Some tire shops arent equipped to do this and others can only install the new sensors and have you go to the dealership to be programmed. Make sure you know this before wasting money.

OEM ones last on average 7 to 9 years.
 

NiggaPHX420

OT Supporter
Jan 17, 2002
73,240
Phoenix, AZ
Toyota is one of the few brands that does not have a learn procedure for the new sensor unless you have a factory scan tool or a tire pressure sensor learn tool.

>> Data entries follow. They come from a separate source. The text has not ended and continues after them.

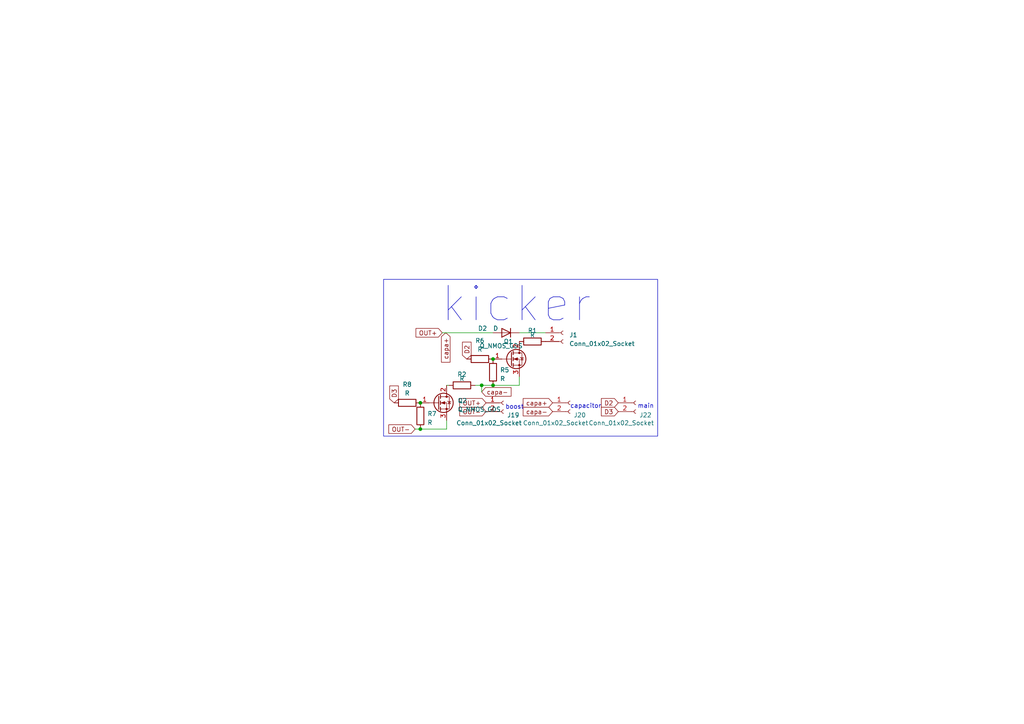
<source format=kicad_sch>
(kicad_sch (version 20230121) (generator eeschema)

  (uuid db7fb8d3-43fb-475d-aa15-ba33294a4a9c)

  (paper "A4")

  

  (junction (at 139.7 111.76) (diameter 0) (color 0 0 0 0)
    (uuid 26ef0e8e-4523-432f-bf6a-997bfe20ed1c)
  )
  (junction (at 143.002 104.14) (diameter 0) (color 0 0 0 0)
    (uuid 2c116255-3041-439d-9100-1185fbd8e435)
  )
  (junction (at 121.92 116.84) (diameter 0) (color 0 0 0 0)
    (uuid 466ea2be-5d8d-4ab0-a693-5f3c034df8d3)
  )
  (junction (at 121.92 124.46) (diameter 0) (color 0 0 0 0)
    (uuid 66c63c17-12f2-4793-9680-b2e000953914)
  )
  (junction (at 143.002 111.76) (diameter 0) (color 0 0 0 0)
    (uuid 71af5d62-cc07-4ec4-b5f4-1ea3e447622b)
  )

  (wire (pts (xy 139.7 113.665) (xy 139.7 111.76))
    (stroke (width 0) (type default))
    (uuid 039ebd77-e465-40b4-8abc-270a5535e123)
  )
  (wire (pts (xy 150.622 96.52) (xy 158.242 96.52))
    (stroke (width 0) (type default))
    (uuid 0af1f656-5587-42fc-85d3-80c85210cc6c)
  )
  (wire (pts (xy 129.54 124.46) (xy 129.54 121.92))
    (stroke (width 0) (type default))
    (uuid 1cbcf9be-d50d-4d3d-85e1-88fa0374d608)
  )
  (wire (pts (xy 137.795 111.76) (xy 139.7 111.76))
    (stroke (width 0) (type default))
    (uuid 40e6a69a-4f41-4476-bed5-61efe5e933e2)
  )
  (wire (pts (xy 139.7 111.76) (xy 143.002 111.76))
    (stroke (width 0) (type default))
    (uuid 529b4ea2-29b9-4fb6-ae80-33fa15dfcc2b)
  )
  (wire (pts (xy 150.622 111.76) (xy 143.002 111.76))
    (stroke (width 0) (type default))
    (uuid 944de891-6e2f-43b4-a761-7f5f03988598)
  )
  (wire (pts (xy 130.175 111.76) (xy 129.54 111.76))
    (stroke (width 0) (type default))
    (uuid becaeaf7-cc6a-46e8-bdcb-657b45a9eca7)
  )
  (wire (pts (xy 150.622 109.22) (xy 150.622 111.76))
    (stroke (width 0) (type default))
    (uuid c31797e1-bc71-4fd5-9391-006a3e2e03e0)
  )
  (wire (pts (xy 120.396 124.46) (xy 121.92 124.46))
    (stroke (width 0) (type default))
    (uuid c72bb09a-a7ab-44fc-b8bd-500f29b28c23)
  )
  (wire (pts (xy 128.27 96.52) (xy 143.002 96.52))
    (stroke (width 0) (type default))
    (uuid f084f848-939f-44e0-8fa5-e21a112a05bb)
  )
  (wire (pts (xy 121.92 124.46) (xy 129.54 124.46))
    (stroke (width 0) (type default))
    (uuid f110e464-c503-434a-91a6-17918d7cb31b)
  )

  (rectangle (start 111.252 81.026) (end 190.754 126.492)
    (stroke (width 0) (type default))
    (fill (type none))
    (uuid 3c893f89-ace5-44cb-a34c-07ccda9ebc0f)
  )

  (text "main" (at 184.912 118.618 0)
    (effects (font (size 1.27 1.27)) (justify left bottom))
    (uuid 00c98c02-fd35-43e5-9a14-e8110ad85fb8)
  )
  (text "kicker" (at 127.508 94.234 0)
    (effects (font (size 10 10)) (justify left bottom))
    (uuid 7160801c-52a0-411c-b883-a8da8badc838)
  )
  (text "capacitor" (at 165.354 118.618 0)
    (effects (font (size 1.27 1.27)) (justify left bottom))
    (uuid a296ef31-eea8-4df4-8ea9-5bbea439a355)
  )
  (text "boost" (at 146.558 118.872 0)
    (effects (font (size 1.27 1.27)) (justify left bottom))
    (uuid c956e8a1-1aa5-4c95-ac2c-4dc3973ccb4d)
  )

  (global_label "capa-" (shape input) (at 160.274 119.38 180) (fields_autoplaced)
    (effects (font (size 1.27 1.27)) (justify right))
    (uuid 6439cb2b-b510-457c-bd7c-826c31e52181)
    (property "Intersheetrefs" "${INTERSHEET_REFS}" (at 151.2602 119.38 0)
      (effects (font (size 1.27 1.27)) (justify right) hide)
    )
  )
  (global_label "OUT-" (shape input) (at 120.396 124.46 180) (fields_autoplaced)
    (effects (font (size 1.27 1.27)) (justify right))
    (uuid 80146a4a-8697-4a84-90e8-e83e13e7d091)
    (property "Intersheetrefs" "${INTERSHEET_REFS}" (at 112.2892 124.46 0)
      (effects (font (size 1.27 1.27)) (justify right) hide)
    )
  )
  (global_label "D3" (shape input) (at 179.324 119.38 180) (fields_autoplaced)
    (effects (font (size 1.27 1.27)) (justify right))
    (uuid 8440ce02-33ac-42c5-9855-db2127705dbf)
    (property "Intersheetrefs" "${INTERSHEET_REFS}" (at 173.9387 119.38 0)
      (effects (font (size 1.27 1.27)) (justify right) hide)
    )
  )
  (global_label "D3" (shape input) (at 114.3 116.84 90) (fields_autoplaced)
    (effects (font (size 1.27 1.27)) (justify left))
    (uuid 9658a962-50d1-4606-9bc3-7ff5da3ebe2d)
    (property "Intersheetrefs" "${INTERSHEET_REFS}" (at 114.3 111.4547 90)
      (effects (font (size 1.27 1.27)) (justify left) hide)
    )
  )
  (global_label "D2" (shape input) (at 135.382 104.14 90) (fields_autoplaced)
    (effects (font (size 1.27 1.27)) (justify left))
    (uuid a0a13007-3c7f-4787-ad76-08990b5f607e)
    (property "Intersheetrefs" "${INTERSHEET_REFS}" (at 135.382 98.7547 90)
      (effects (font (size 1.27 1.27)) (justify left) hide)
    )
  )
  (global_label "capa-" (shape input) (at 139.7 113.665 0) (fields_autoplaced)
    (effects (font (size 1.27 1.27)) (justify left))
    (uuid a66be1aa-ebd5-4ee7-baf6-4e859d72a2eb)
    (property "Intersheetrefs" "${INTERSHEET_REFS}" (at 148.7138 113.665 0)
      (effects (font (size 1.27 1.27)) (justify left) hide)
    )
  )
  (global_label "capa+" (shape input) (at 160.274 116.84 180) (fields_autoplaced)
    (effects (font (size 1.27 1.27)) (justify right))
    (uuid af30cf4e-20c7-4f6d-8c8d-26ec62900343)
    (property "Intersheetrefs" "${INTERSHEET_REFS}" (at 151.2602 116.84 0)
      (effects (font (size 1.27 1.27)) (justify right) hide)
    )
  )
  (global_label "OUT-" (shape input) (at 140.97 119.38 180) (fields_autoplaced)
    (effects (font (size 1.27 1.27)) (justify right))
    (uuid b2b5f048-6cf1-464d-a289-5465465aab84)
    (property "Intersheetrefs" "${INTERSHEET_REFS}" (at 132.8632 119.38 0)
      (effects (font (size 1.27 1.27)) (justify right) hide)
    )
  )
  (global_label "capa+" (shape input) (at 129.286 96.52 270) (fields_autoplaced)
    (effects (font (size 1.27 1.27)) (justify right))
    (uuid c65df0c1-d685-4834-b6c8-354c111ffffb)
    (property "Intersheetrefs" "${INTERSHEET_REFS}" (at 129.286 105.5338 90)
      (effects (font (size 1.27 1.27)) (justify right) hide)
    )
  )
  (global_label "OUT+" (shape input) (at 140.97 116.84 180) (fields_autoplaced)
    (effects (font (size 1.27 1.27)) (justify right))
    (uuid dcaad56e-5007-4b4f-942c-d1ffd052a889)
    (property "Intersheetrefs" "${INTERSHEET_REFS}" (at 132.8632 116.84 0)
      (effects (font (size 1.27 1.27)) (justify right) hide)
    )
  )
  (global_label "OUT+" (shape input) (at 128.27 96.52 180) (fields_autoplaced)
    (effects (font (size 1.27 1.27)) (justify right))
    (uuid dda21303-32bd-43a2-8eb3-658075c50a8a)
    (property "Intersheetrefs" "${INTERSHEET_REFS}" (at 120.1632 96.52 0)
      (effects (font (size 1.27 1.27)) (justify right) hide)
    )
  )
  (global_label "D2" (shape input) (at 179.324 116.84 180) (fields_autoplaced)
    (effects (font (size 1.27 1.27)) (justify right))
    (uuid e98ba247-f894-45cd-bca5-2671f5958291)
    (property "Intersheetrefs" "${INTERSHEET_REFS}" (at 173.9387 116.84 0)
      (effects (font (size 1.27 1.27)) (justify right) hide)
    )
  )

  (symbol (lib_id "Device:R") (at 154.432 99.06 90) (unit 1)
    (in_bom yes) (on_board yes) (dnp no)
    (uuid 005fd873-69f9-4f24-a88f-dbec360c4ca6)
    (property "Reference" "R1" (at 154.432 95.885 90)
      (effects (font (size 1.27 1.27)))
    )
    (property "Value" "R" (at 154.432 97.155 90)
      (effects (font (size 1.27 1.27)))
    )
    (property "Footprint" "_Others:5W 1Ω sement" (at 154.432 100.838 90)
      (effects (font (size 1.27 1.27)) hide)
    )
    (property "Datasheet" "~" (at 154.432 99.06 0)
      (effects (font (size 1.27 1.27)) hide)
    )
    (pin "1" (uuid af041753-b935-4151-86ca-9b0f30e09438))
    (pin "2" (uuid c024c352-3887-4d4e-bdcc-d66791e9560d))
    (instances
      (project "kicker_board2"
        (path "/db7fb8d3-43fb-475d-aa15-ba33294a4a9c"
          (reference "R1") (unit 1)
        )
      )
    )
  )

  (symbol (lib_id "Device:R") (at 139.192 104.14 90) (unit 1)
    (in_bom yes) (on_board yes) (dnp no) (fields_autoplaced)
    (uuid 216f1ebf-0baf-4fc8-9864-4c8d2a00d5d5)
    (property "Reference" "R6" (at 139.192 98.806 90)
      (effects (font (size 1.27 1.27)))
    )
    (property "Value" "R" (at 139.192 101.346 90)
      (effects (font (size 1.27 1.27)))
    )
    (property "Footprint" "Resistor_THT:R_Axial_DIN0207_L6.3mm_D2.5mm_P7.62mm_Horizontal" (at 139.192 105.918 90)
      (effects (font (size 1.27 1.27)) hide)
    )
    (property "Datasheet" "~" (at 139.192 104.14 0)
      (effects (font (size 1.27 1.27)) hide)
    )
    (pin "1" (uuid 629cc77e-d076-4d9d-8ad3-946d99a45b0e))
    (pin "2" (uuid 3d95fa07-fa21-4397-897e-9c583522759d))
    (instances
      (project "kicker_board2"
        (path "/db7fb8d3-43fb-475d-aa15-ba33294a4a9c"
          (reference "R6") (unit 1)
        )
      )
    )
  )

  (symbol (lib_id "Device:R") (at 133.985 111.76 90) (unit 1)
    (in_bom yes) (on_board yes) (dnp no)
    (uuid 31327daf-d994-4b2a-8687-7e30aa0143d0)
    (property "Reference" "R2" (at 133.985 108.585 90)
      (effects (font (size 1.27 1.27)))
    )
    (property "Value" "R" (at 133.985 109.855 90)
      (effects (font (size 1.27 1.27)))
    )
    (property "Footprint" "_Others:5W 1Ω sement" (at 133.985 113.538 90)
      (effects (font (size 1.27 1.27)) hide)
    )
    (property "Datasheet" "~" (at 133.985 111.76 0)
      (effects (font (size 1.27 1.27)) hide)
    )
    (pin "1" (uuid 764d5f28-6532-440a-9e8a-7e450cf8cb7f))
    (pin "2" (uuid 785f90fc-b2a1-4b6e-8800-59bf8b6c255f))
    (instances
      (project "kicker_board2"
        (path "/db7fb8d3-43fb-475d-aa15-ba33294a4a9c"
          (reference "R2") (unit 1)
        )
      )
    )
  )

  (symbol (lib_id "Connector:Conn_01x02_Socket") (at 184.404 116.84 0) (unit 1)
    (in_bom yes) (on_board yes) (dnp no)
    (uuid 4ef3d175-6f57-4459-b58c-62ca2e5a8169)
    (property "Reference" "J22" (at 185.42 120.396 0)
      (effects (font (size 1.27 1.27)) (justify left))
    )
    (property "Value" "Conn_01x02_Socket" (at 170.688 122.682 0)
      (effects (font (size 1.27 1.27)) (justify left))
    )
    (property "Footprint" "Connector_PinHeader_2.54mm:PinHeader_1x02_P2.54mm_Vertical" (at 184.404 116.84 0)
      (effects (font (size 1.27 1.27)) hide)
    )
    (property "Datasheet" "~" (at 184.404 116.84 0)
      (effects (font (size 1.27 1.27)) hide)
    )
    (pin "1" (uuid 1858d9ea-9d3f-4a04-b0bb-bb409e2dc91f))
    (pin "2" (uuid fb44b9c1-ecf8-489d-8553-eb6d539f0305))
    (instances
      (project "kicker_board2"
        (path "/db7fb8d3-43fb-475d-aa15-ba33294a4a9c"
          (reference "J22") (unit 1)
        )
      )
    )
  )

  (symbol (lib_id "Connector:Conn_01x02_Socket") (at 163.322 96.52 0) (unit 1)
    (in_bom yes) (on_board yes) (dnp no) (fields_autoplaced)
    (uuid 7216557f-c183-4180-82c6-c981548eec8c)
    (property "Reference" "J1" (at 165.1 97.155 0)
      (effects (font (size 1.27 1.27)) (justify left))
    )
    (property "Value" "Conn_01x02_Socket" (at 165.1 99.695 0)
      (effects (font (size 1.27 1.27)) (justify left))
    )
    (property "Footprint" "Connector_PinHeader_2.54mm:PinHeader_1x02_P2.54mm_Vertical" (at 163.322 96.52 0)
      (effects (font (size 1.27 1.27)) hide)
    )
    (property "Datasheet" "~" (at 163.322 96.52 0)
      (effects (font (size 1.27 1.27)) hide)
    )
    (pin "1" (uuid 94b74f3b-55af-4296-bb29-1638792a6df4))
    (pin "2" (uuid d65fd91e-ff2a-4256-b638-96e8d7dd833d))
    (instances
      (project "kicker_board2"
        (path "/db7fb8d3-43fb-475d-aa15-ba33294a4a9c"
          (reference "J1") (unit 1)
        )
      )
    )
  )

  (symbol (lib_id "Connector:Conn_01x02_Socket") (at 165.354 116.84 0) (unit 1)
    (in_bom yes) (on_board yes) (dnp no)
    (uuid 7300c767-af8e-42af-bca8-8e8220a3278e)
    (property "Reference" "J20" (at 166.37 120.396 0)
      (effects (font (size 1.27 1.27)) (justify left))
    )
    (property "Value" "Conn_01x02_Socket" (at 151.638 122.682 0)
      (effects (font (size 1.27 1.27)) (justify left))
    )
    (property "Footprint" "Connector_PinHeader_2.54mm:PinHeader_1x02_P2.54mm_Vertical" (at 165.354 116.84 0)
      (effects (font (size 1.27 1.27)) hide)
    )
    (property "Datasheet" "~" (at 165.354 116.84 0)
      (effects (font (size 1.27 1.27)) hide)
    )
    (pin "1" (uuid 914dfb42-fbd0-45be-bf89-50810707f60b))
    (pin "2" (uuid a6d6b662-ce2d-4fae-a264-3e4019e9b78e))
    (instances
      (project "kicker_board2"
        (path "/db7fb8d3-43fb-475d-aa15-ba33294a4a9c"
          (reference "J20") (unit 1)
        )
      )
    )
  )

  (symbol (lib_id "Device:D") (at 146.812 96.52 180) (unit 1)
    (in_bom yes) (on_board yes) (dnp no)
    (uuid 81546fe9-ae9c-47be-8b58-40beb58ef1e1)
    (property "Reference" "D2" (at 139.954 95.25 0)
      (effects (font (size 1.27 1.27)))
    )
    (property "Value" "D" (at 143.764 95.25 0)
      (effects (font (size 1.27 1.27)))
    )
    (property "Footprint" "Diode_THT:D_5W_P12.70mm_Horizontal" (at 146.812 96.52 0)
      (effects (font (size 1.27 1.27)) hide)
    )
    (property "Datasheet" "~" (at 146.812 96.52 0)
      (effects (font (size 1.27 1.27)) hide)
    )
    (property "Sim.Device" "D" (at 146.812 96.52 0)
      (effects (font (size 1.27 1.27)) hide)
    )
    (property "Sim.Pins" "1=K 2=A" (at 146.812 96.52 0)
      (effects (font (size 1.27 1.27)) hide)
    )
    (pin "1" (uuid 7bb4b888-f363-4aa3-9731-32bc38f1a556))
    (pin "2" (uuid f44b67cf-42e9-4dab-89d0-c439ce0c60f5))
    (instances
      (project "kicker_board2"
        (path "/db7fb8d3-43fb-475d-aa15-ba33294a4a9c"
          (reference "D2") (unit 1)
        )
      )
    )
  )

  (symbol (lib_id "Device:Q_NMOS_GDS") (at 148.082 104.14 0) (unit 1)
    (in_bom yes) (on_board yes) (dnp no)
    (uuid 96a6bc49-78d5-4b34-ae3c-3b0a2e55490f)
    (property "Reference" "Q1" (at 146.05 99.06 0)
      (effects (font (size 1.27 1.27)) (justify left))
    )
    (property "Value" "Q_NMOS_GDS" (at 139.065 100.33 0)
      (effects (font (size 1.27 1.27)) (justify left))
    )
    (property "Footprint" "可変抵抗:FET" (at 153.162 101.6 0)
      (effects (font (size 1.27 1.27)) hide)
    )
    (property "Datasheet" "~" (at 148.082 104.14 0)
      (effects (font (size 1.27 1.27)) hide)
    )
    (pin "1" (uuid 9acd72a0-b43e-4098-a838-f7223199aa5e))
    (pin "2" (uuid d21dd1f4-5c4c-43f7-9920-b93dcc881c0e))
    (pin "3" (uuid 8faafe9c-3fe8-4c4f-b6d7-615c4013d34b))
    (instances
      (project "kicker_board2"
        (path "/db7fb8d3-43fb-475d-aa15-ba33294a4a9c"
          (reference "Q1") (unit 1)
        )
      )
    )
  )

  (symbol (lib_id "Connector:Conn_01x02_Socket") (at 146.05 116.84 0) (unit 1)
    (in_bom yes) (on_board yes) (dnp no)
    (uuid b1abf3de-e176-4974-9f99-c1c1027c753d)
    (property "Reference" "J19" (at 147.066 120.396 0)
      (effects (font (size 1.27 1.27)) (justify left))
    )
    (property "Value" "Conn_01x02_Socket" (at 132.334 122.682 0)
      (effects (font (size 1.27 1.27)) (justify left))
    )
    (property "Footprint" "Connector_PinHeader_2.54mm:PinHeader_1x02_P2.54mm_Vertical" (at 146.05 116.84 0)
      (effects (font (size 1.27 1.27)) hide)
    )
    (property "Datasheet" "~" (at 146.05 116.84 0)
      (effects (font (size 1.27 1.27)) hide)
    )
    (pin "1" (uuid 363c8463-12ad-4651-9f11-abca721cfe02))
    (pin "2" (uuid 143f65b4-c181-46ca-8f44-ca413081ce92))
    (instances
      (project "kicker_board2"
        (path "/db7fb8d3-43fb-475d-aa15-ba33294a4a9c"
          (reference "J19") (unit 1)
        )
      )
    )
  )

  (symbol (lib_id "Device:R") (at 121.92 120.65 0) (unit 1)
    (in_bom yes) (on_board yes) (dnp no) (fields_autoplaced)
    (uuid b9ca7645-d321-4fc1-8be6-57347797bc32)
    (property "Reference" "R7" (at 123.952 120.015 0)
      (effects (font (size 1.27 1.27)) (justify left))
    )
    (property "Value" "R" (at 123.952 122.555 0)
      (effects (font (size 1.27 1.27)) (justify left))
    )
    (property "Footprint" "Resistor_THT:R_Axial_DIN0207_L6.3mm_D2.5mm_P7.62mm_Horizontal" (at 120.142 120.65 90)
      (effects (font (size 1.27 1.27)) hide)
    )
    (property "Datasheet" "~" (at 121.92 120.65 0)
      (effects (font (size 1.27 1.27)) hide)
    )
    (pin "1" (uuid a3bb48e1-fce2-4cb2-9131-d0c7aa4c3243))
    (pin "2" (uuid bd14a5d8-9ee1-41a1-8dea-7e93c4d04bea))
    (instances
      (project "kicker_board2"
        (path "/db7fb8d3-43fb-475d-aa15-ba33294a4a9c"
          (reference "R7") (unit 1)
        )
      )
    )
  )

  (symbol (lib_id "Device:Q_NMOS_GDS") (at 127 116.84 0) (unit 1)
    (in_bom yes) (on_board yes) (dnp no) (fields_autoplaced)
    (uuid c05f20a6-9f9b-4553-893f-1e1b2443da75)
    (property "Reference" "Q2" (at 132.715 116.205 0)
      (effects (font (size 1.27 1.27)) (justify left))
    )
    (property "Value" "Q_NMOS_GDS" (at 132.715 118.745 0)
      (effects (font (size 1.27 1.27)) (justify left))
    )
    (property "Footprint" "Connector_PinHeader_2.54mm:PinHeader_1x03_P2.54mm_Vertical" (at 132.08 114.3 0)
      (effects (font (size 1.27 1.27)) hide)
    )
    (property "Datasheet" "~" (at 127 116.84 0)
      (effects (font (size 1.27 1.27)) hide)
    )
    (pin "1" (uuid 3670957c-d297-42d3-8045-1acef195e109))
    (pin "2" (uuid 018059b5-fee5-4d2b-998a-4252ecf3bfcd))
    (pin "3" (uuid 900e8a07-f4fb-4495-a851-1ca0fb5b4569))
    (instances
      (project "kicker_board2"
        (path "/db7fb8d3-43fb-475d-aa15-ba33294a4a9c"
          (reference "Q2") (unit 1)
        )
      )
    )
  )

  (symbol (lib_id "Device:R") (at 118.11 116.84 90) (unit 1)
    (in_bom yes) (on_board yes) (dnp no) (fields_autoplaced)
    (uuid c136dc7a-dfda-4610-bd69-d86336bf3991)
    (property "Reference" "R8" (at 118.11 111.506 90)
      (effects (font (size 1.27 1.27)))
    )
    (property "Value" "R" (at 118.11 114.046 90)
      (effects (font (size 1.27 1.27)))
    )
    (property "Footprint" "Resistor_THT:R_Axial_DIN0207_L6.3mm_D2.5mm_P7.62mm_Horizontal" (at 118.11 118.618 90)
      (effects (font (size 1.27 1.27)) hide)
    )
    (property "Datasheet" "~" (at 118.11 116.84 0)
      (effects (font (size 1.27 1.27)) hide)
    )
    (pin "1" (uuid ebf95ec2-cde7-4c81-8f72-e9bb2d14f815))
    (pin "2" (uuid b35bb0e8-7a12-4d3d-9edd-629fda6a79d9))
    (instances
      (project "kicker_board2"
        (path "/db7fb8d3-43fb-475d-aa15-ba33294a4a9c"
          (reference "R8") (unit 1)
        )
      )
    )
  )

  (symbol (lib_id "Device:R") (at 143.002 107.95 0) (unit 1)
    (in_bom yes) (on_board yes) (dnp no) (fields_autoplaced)
    (uuid d5a720a1-87d2-41fc-b3b9-e4ecdbd983a2)
    (property "Reference" "R5" (at 145.034 107.315 0)
      (effects (font (size 1.27 1.27)) (justify left))
    )
    (property "Value" "R" (at 145.034 109.855 0)
      (effects (font (size 1.27 1.27)) (justify left))
    )
    (property "Footprint" "Resistor_THT:R_Axial_DIN0207_L6.3mm_D2.5mm_P7.62mm_Horizontal" (at 141.224 107.95 90)
      (effects (font (size 1.27 1.27)) hide)
    )
    (property "Datasheet" "~" (at 143.002 107.95 0)
      (effects (font (size 1.27 1.27)) hide)
    )
    (pin "1" (uuid 6eecbfde-1027-4d72-bf6b-e25a880d6c51))
    (pin "2" (uuid 1eab14ec-6836-477c-9b94-43ebd8dd652d))
    (instances
      (project "kicker_board2"
        (path "/db7fb8d3-43fb-475d-aa15-ba33294a4a9c"
          (reference "R5") (unit 1)
        )
      )
    )
  )

  (sheet_instances
    (path "/" (page "1"))
  )
)

</source>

They have individual ID numbers that are programmed to the TPMS ecu. You must either clone the new sensor to the ID number of the sensor that you are removing or program the new sensors ID number to the TPMS ecu.

Some tire shops arent equipped to do this and others can only install the new sensors and have you go to the dealership to be programmed. Make sure you know this before wasting money.

OEM ones last on average 7 to 9 years.
Sounds like a pitch the Discount Tire clowns gave me

Then the vatos at the Llantera were like "ayyyyy homes just get de juans on de ebays for like $40 total they sink rite up ayyyyy"


The vatos were right
 

headrec

OT Supporter
Jun 12, 2006
1,952
Ogden, Utah
Probably just do a google search on the specific parts on the specific car to get some details.

I know you can also buy rebuild kits (aka basically new batteries) for the OEM stuff when I looked into it with my car.